WORK INSTRUCTION ->
Put each non-blank line of the rows below into a Markdown table with two columns: n for the running line number and Line for the line itself. Number the lines straight through all the rows.

[Dataset entries]
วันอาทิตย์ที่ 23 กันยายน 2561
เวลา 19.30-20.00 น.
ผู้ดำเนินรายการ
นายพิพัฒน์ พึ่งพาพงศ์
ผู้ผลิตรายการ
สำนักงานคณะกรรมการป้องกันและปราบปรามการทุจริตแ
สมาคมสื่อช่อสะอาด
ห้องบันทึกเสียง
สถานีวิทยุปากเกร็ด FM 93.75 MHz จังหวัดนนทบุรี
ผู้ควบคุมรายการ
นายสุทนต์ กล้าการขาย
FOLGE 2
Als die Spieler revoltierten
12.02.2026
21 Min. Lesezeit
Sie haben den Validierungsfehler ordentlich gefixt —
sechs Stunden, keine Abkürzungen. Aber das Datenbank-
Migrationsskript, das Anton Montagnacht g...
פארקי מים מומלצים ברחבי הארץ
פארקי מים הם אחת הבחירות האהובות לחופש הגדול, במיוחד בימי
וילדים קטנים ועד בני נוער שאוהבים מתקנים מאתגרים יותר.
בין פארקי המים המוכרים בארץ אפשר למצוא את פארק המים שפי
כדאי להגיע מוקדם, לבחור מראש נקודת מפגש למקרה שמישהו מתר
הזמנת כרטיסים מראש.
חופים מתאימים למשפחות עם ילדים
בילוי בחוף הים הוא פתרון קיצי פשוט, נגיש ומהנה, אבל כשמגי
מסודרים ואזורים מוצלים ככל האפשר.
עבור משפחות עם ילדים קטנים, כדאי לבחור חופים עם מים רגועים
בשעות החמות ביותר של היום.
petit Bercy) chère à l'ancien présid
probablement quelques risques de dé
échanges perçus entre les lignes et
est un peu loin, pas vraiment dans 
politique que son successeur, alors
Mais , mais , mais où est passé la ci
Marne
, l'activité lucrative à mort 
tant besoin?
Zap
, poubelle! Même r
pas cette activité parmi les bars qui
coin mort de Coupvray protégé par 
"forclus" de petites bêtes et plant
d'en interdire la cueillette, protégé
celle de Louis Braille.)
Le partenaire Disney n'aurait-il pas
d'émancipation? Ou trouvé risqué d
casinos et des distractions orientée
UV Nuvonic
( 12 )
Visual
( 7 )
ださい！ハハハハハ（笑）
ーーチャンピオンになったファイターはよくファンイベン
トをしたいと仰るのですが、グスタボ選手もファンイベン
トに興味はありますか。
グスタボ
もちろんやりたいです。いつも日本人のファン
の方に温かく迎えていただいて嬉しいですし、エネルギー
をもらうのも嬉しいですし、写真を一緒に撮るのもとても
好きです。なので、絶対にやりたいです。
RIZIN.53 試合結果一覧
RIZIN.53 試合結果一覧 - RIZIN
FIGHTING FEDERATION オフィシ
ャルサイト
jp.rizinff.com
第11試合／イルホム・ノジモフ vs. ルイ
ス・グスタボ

WRITTEN ANSWER ->
| n | Line |
|---|---|
| 1 | วันอาทิตย์ที่ 23 กันยายน 2561 |
| 2 | เวลา 19.30-20.00 น. |
| 3 | ผู้ดำเนินรายการ |
| 4 | นายพิพัฒน์ พึ่งพาพงศ์ |
| 5 | ผู้ผลิตรายการ |
| 6 | สำนักงานคณะกรรมการป้องกันและปราบปรามการทุจริตแ |
| 7 | สมาคมสื่อช่อสะอาด |
| 8 | ห้องบันทึกเสียง |
| 9 | สถานีวิทยุปากเกร็ด FM 93.75 MHz จังหวัดนนทบุรี |
| 10 | ผู้ควบคุมรายการ |
| 11 | นายสุทนต์ กล้าการขาย |
| 12 | FOLGE 2 |
| 13 | Als die Spieler revoltierten |
| 14 | 12.02.2026 |
| 15 | 21 Min. Lesezeit |
| 16 | Sie haben den Validierungsfehler ordentlich gefixt — |
| 17 | sechs Stunden, keine Abkürzungen. Aber das Datenbank- |
| 18 | Migrationsskript, das Anton Montagnacht g... |
| 19 | פארקי מים מומלצים ברחבי הארץ |
| 20 | פארקי מים הם אחת הבחירות האהובות לחופש הגדול, במיוחד בימי |
| 21 | וילדים קטנים ועד בני נוער שאוהבים מתקנים מאתגרים יותר. |
| 22 | בין פארקי המים המוכרים בארץ אפשר למצוא את פארק המים שפי |
| 23 | כדאי להגיע מוקדם, לבחור מראש נקודת מפגש למקרה שמישהו מתר |
| 24 | הזמנת כרטיסים מראש. |
| 25 | חופים מתאימים למשפחות עם ילדים |
| 26 | בילוי בחוף הים הוא פתרון קיצי פשוט, נגיש ומהנה, אבל כשמגי |
| 27 | מסודרים ואזורים מוצלים ככל האפשר. |
| 28 | עבור משפחות עם ילדים קטנים, כדאי לבחור חופים עם מים רגועים |
| 29 | בשעות החמות ביותר של היום. |
| 30 | petit Bercy) chère à l'ancien présid |
| 31 | probablement quelques risques de dé |
| 32 | échanges perçus entre les lignes et |
| 33 | est un peu loin, pas vraiment dans  |
| 34 | politique que son successeur, alors |
| 35 | Mais , mais , mais où est passé la ci |
| 36 | Marne |
| 37 | , l'activité lucrative à mort  |
| 38 | tant besoin? |
| 39 | Zap |
| 40 | , poubelle! Même r |
| 41 | pas cette activité parmi les bars qui |
| 42 | coin mort de Coupvray protégé par  |
| 43 | "forclus" de petites bêtes et plant |
| 44 | d'en interdire la cueillette, protégé |
| 45 | celle de Louis Braille.) |
| 46 | Le partenaire Disney n'aurait-il pas |
| 47 | d'émancipation? Ou trouvé risqué d |
| 48 | casinos et des distractions orientée |
| 49 | UV Nuvonic |
| 50 | ( 12 ) |
| 51 | Visual |
| 52 | ( 7 ) |
| 53 | ださい！ハハハハハ（笑） |
| 54 | ーーチャンピオンになったファイターはよくファンイベン |
| 55 | トをしたいと仰るのですが、グスタボ選手もファンイベン |
| 56 | トに興味はありますか。 |
| 57 | グスタボ |
| 58 | もちろんやりたいです。いつも日本人のファン |
| 59 | の方に温かく迎えていただいて嬉しいですし、エネルギー |
| 60 | をもらうのも嬉しいですし、写真を一緒に撮るのもとても |
| 61 | 好きです。なので、絶対にやりたいです。 |
| 62 | RIZIN.53 試合結果一覧 |
| 63 | RIZIN.53 試合結果一覧 - RIZIN |
| 64 | FIGHTING FEDERATION オフィシ |
| 65 | ャルサイト |
| 66 | jp.rizinff.com |
| 67 | 第11試合／イルホム・ノジモフ vs. ルイ |
| 68 | ス・グスタボ |